周政君眼眶泛红,心疼地握住叶梓嫣的手,那双手细腻柔软,此刻却微微颤抖着,她声音带着一丝哽咽。
“孩子,你受苦了。”
叶梓嫣鼻尖一酸,泪水差点夺眶而出,入府以来,她强装坚强,将所有委屈都深埋心底,此刻在父母面前,她再也无法抑制内心情感。
她轻轻摇了摇头,声音轻柔却带着一丝坚定。
“女儿没事,只是……”
只是这三个月内怀孕的旨意,如同一把悬在头顶的利剑,让她感到无比绝望和屈辱。
叶修林看着女儿强忍泪水的模样,心中更是五味杂陈,如同打翻了调料瓶,酸甜苦辣咸一齐涌上心头,他沉声说道。
“梓嫣,为父知道你心里委屈,可是……圣旨已下,我们叶家,不得不从啊。”
叶梓嫣紧咬着下唇,贝齿在娇嫩的唇瓣上留下一道深深印痕,她沉默不语,心中却如翻江倒海般无法平静。
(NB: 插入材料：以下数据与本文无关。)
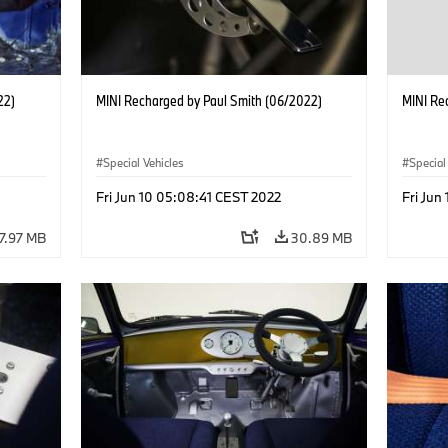
22)
MINI Recharged by Paul Smith (06/2022)
MINI Re
Special Vehicles
Special
Fri Jun 10 05:08:41 CEST 2022
Fri Jun
7.97 MB
30.89 MB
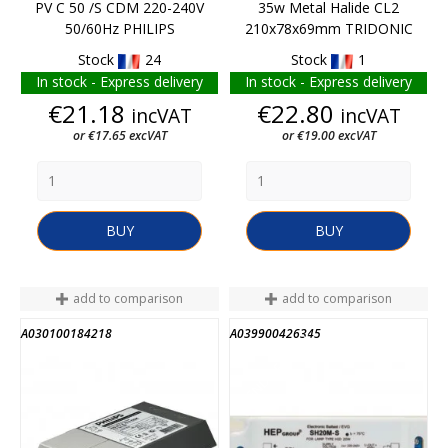
PV C 50 /S CDM 220-240V
35w Metal Halide CL2
50/60Hz PHILIPS
210x78x69mm TRIDONIC
Stock
24
Stock
1
In stock - Express delivery
In stock - Express delivery
Price
Price
€21.18
€22.80
incVAT
incVAT
or €17.65 excVAT
or €19.00 excVAT
BUY
BUY
add to comparison
add to comparison
A030100184218
A039900426345
END OF STOCK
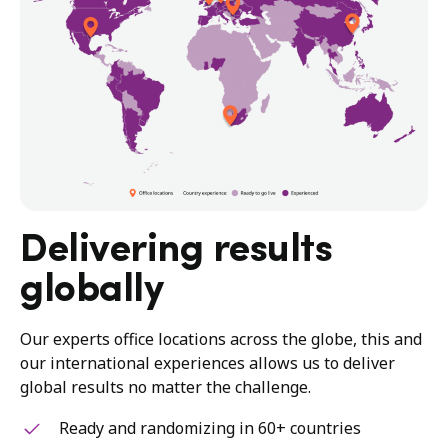
Delivering results
globally
Our experts office locations across the globe, this and
our international experiences allows us to deliver
global results no matter the challenge.
Ready and randomizing in 60+ countries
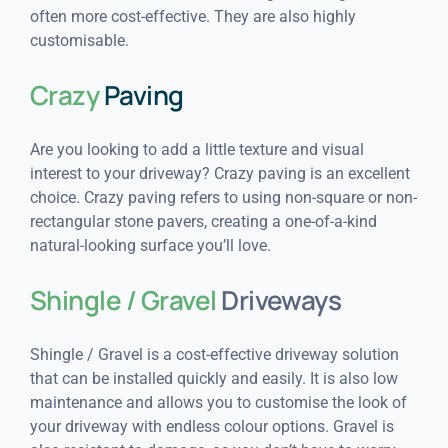
often more cost-effective. They are also highly
customisable.
Crazy
Paving
Are you looking to add a little texture and visual
interest to your driveway? Crazy paving is an excellent
choice. Crazy paving refers to using non-square or non-
rectangular stone pavers, creating a one-of-a-kind
natural-looking surface you’ll love.
Shingle / Gravel
Driveways
Shingle / Gravel is a cost-effective driveway solution
that can be installed quickly and easily. It is also low
maintenance and allows you to customise the look of
your driveway with endless colour options. Gravel is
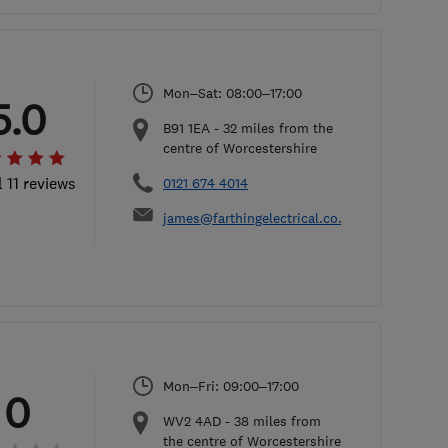
Mon–Sat: 08:00–17:00
5.0
B91 1EA
-
32
miles from the
centre of Worcestershire
l 11 reviews
0121 674 4014
james@farthingelectrical.co.uk
Mon–Fri: 09:00–17:00
0
WV2 4AD
-
38
miles from
the centre of Worcestershire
她知道父亲说得没错,皇命难违,更何况这还关系到整个叶家命运,她不能任性,不能反抗,只能默默承受。
“爹,如果三个月后,我还是没有身孕,圣上真的会降罪叶家吗?”
叶梓嫣抬起头,眼中闪烁着复杂光芒,她想知道答案,又害怕知道答案。
虽然父亲没说,但是叶梓嫣已然猜到是个什么结果,可她还是想亲耳听父亲说出来,或许这样,她才能彻底死心。
叶修林点了点头,语气沉重,每一个字都像一块巨石,重重地压在叶梓嫣心上。
“圣上金口玉言,岂会有假?不过……”
叶修林欲言又止,眉头微皱,似乎有什么难言之隐,他沉吟片刻,话锋一转。
“这十六殿下最近是否和一些才子俊杰交往?”
玉蝶听了,忍不住插嘴道。
“哪有什么才子俊杰,娇俏美人倒是有几个!昨夜还在房中风流快活呢!”
玉蝶的声音里充满了不屑和鄙夷,她实在看不惯赵赢那副纨绔子弟模样。
听罢,叶修林和周政君两口子脸色顿时一沉,如同乌云压顶,气氛瞬间变得压抑起来。
“玉蝶,快别乱说!”
叶梓嫣连忙呵斥玉蝶,示意她住口,这种话要是传出去,可是要惹大麻烦的。
只是叶修林却是一副疑惑样子,他捋了捋胡须,自言自语道。
“奇哉怪哉……若是没有,难道十六殿下那句话真的是梦中仙人所托?”
“梦中仙人?父亲说的是?”
叶梓嫣听到父亲的自言自语,也不禁好奇起来,她从未听过这个说法,难道赵赢身上还有什么秘密不成?
“就是今日殿下在朝堂之上,说出了‘人固有一死,或重于泰山,或轻于鸿毛’豪言壮语,说要去马革裹尸,战死沙场。当时圣上龙颜大悦啊,这才有了后面这些旨意。”